Only time I use the crawl is when I'm out in the pasture down on my knees and looking for an arrant arrow that of course slides under the weeds......


----------



## J. Wesbrock (Dec 17, 2003)

Matt_Potter said:


> WAIT A MINUTE you aim? No wonder you beat me.


My official Team Heretic shirts are on back order.


----------



## ranchoarcher (Sep 26, 2013)

Could someone give a quick explanation as to what a "fixed crawl" is. Are there other types of crawls? I'm a gap off the riser type which generally works half way decent but I keep hearing about how accurate this crawl thing is, One question though. Can it be used when point on is 95 yards? Reason for that is anchor is under the chin. Can't do side of face and get a correct alignment so that was the only option.


----------



## marc weier (May 26, 2009)

matt_potter said:


> wait a minute you aim? No wonder you beat me.


hahahahaha


----------



## marc weier (May 26, 2009)

Todd the archer said:


> Thank Marc, I changed my tab and the way I was anchoring and have been able to tighten my gap to 6" at 20 yards about what I was looking for. Not sure what my point on is yet as I have been preoccupied with starting to use a clicker. Watching you and Yohon at Baltimore inspired me to give it a try. Just got to get Joe on board now!


Just make sure you really give the clicker an honest run if you are going to try it. It took me about a year before I really felt comfortable with it and had to really force myself to NEVER shoot an arrow if the clicker didn't pop.


----------



## Matt_Potter (Apr 13, 2010)

ranchoarcher said:


> Could someone give a quick explanation as to what a "fixed crawl" is. Are there other types of crawls? I'm a gap off the riser type which generally works half way decent but I keep hearing about how accurate this crawl thing is, One question though. Can it be used when point on is 95 yards? Reason for that is anchor is under the chin. Can't do side of face and get a correct alignment so that was the only option.

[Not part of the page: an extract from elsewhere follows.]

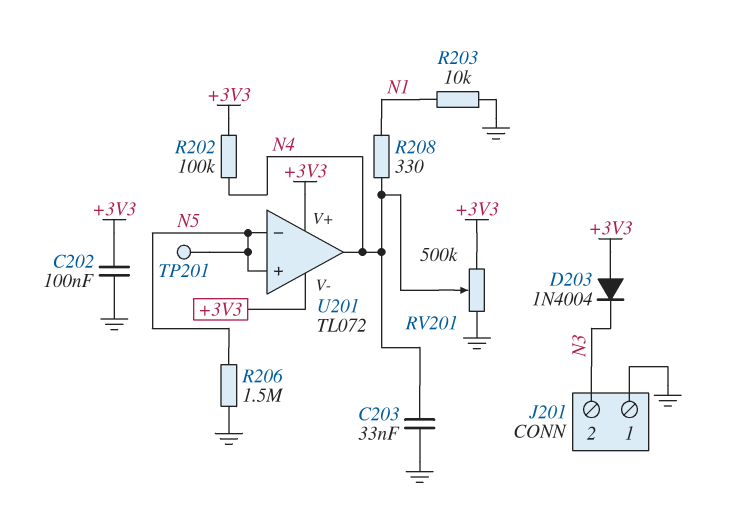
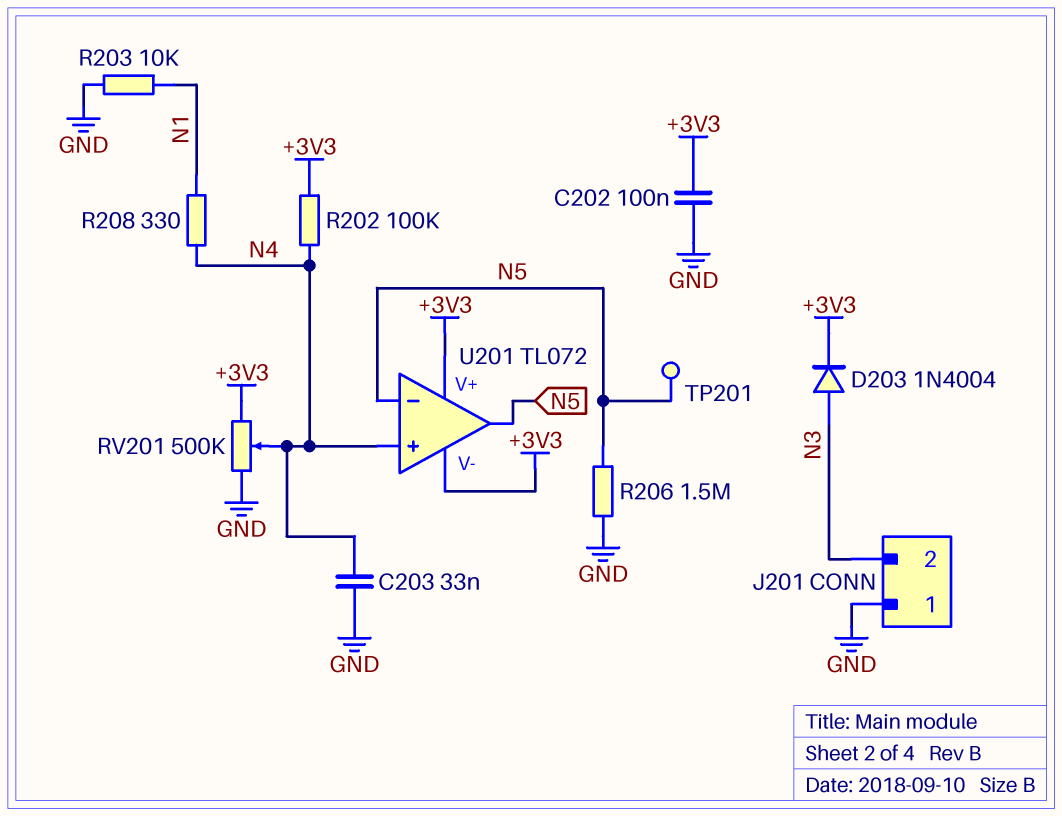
D203: diode 1N4004 (A +3V3, K N3) -> diode 1N4004 (A N3, K +3V3)
U201 pin in+: N5 -> N4
U201 pin out: N4 -> N5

You figure out what a given stringwalking crawl is and serve a small bump there. Then for all other distances you gap. My fixed crawl for hunting is 25 yards this puts my arrow tip some where in the body of a deer from 10-30 yards and I'm able to tune for perfect arrow flight.


----------



## Bill 2311 (Jun 24, 2005)

I too tried it a couple of times, but I have trouble getting used to the low anchor point. I have adjusted to the three under and high anchor so the anchor at the corner of my mouth is still not comfortable, but I plan on continuing to work on it.
It does make the arrows fly differently but that is only a minor adjustment.


----------



## Tracker12 (Sep 22, 2003)

Well the crawl is still working for me. It actually has me really excited. It's liked something just clicked. I must have shot 20 arrows yesterday at 25 yards into my 3d target and would take any of them on live game. The real test will be at Denton when I am on the course with others


----------



## MGF (Oct 27, 2012)

Bill 2311 said:


> I too tried it a couple of times, but I have trouble getting used to the low anchor point. I have adjusted to the three under and high anchor so the anchor at the corner of my mouth is still not comfortable, but I plan on continuing to work on it.
> It does make the arrows fly differently but that is only a minor adjustment.


Why would you lower your anchor point? Keeping the high anchor, long arrows (and whatever else you might do to minimize your gap) will also minimize the size of the crawl needed and it's effect on "tune".


----------



## mrjeffro (Jul 25, 2007)

I have a 20 yard fixed crawl. Thinking about moving it to 25 yards like Matt. 

Curious what you guys do on the longer shots. With my point on being 40 yards, if I have a 40 yard shot I just set my tab under the nock and aim point on. Seems to work well. Do you guys keep your fixed crawl and gap off that on longer shots?


----------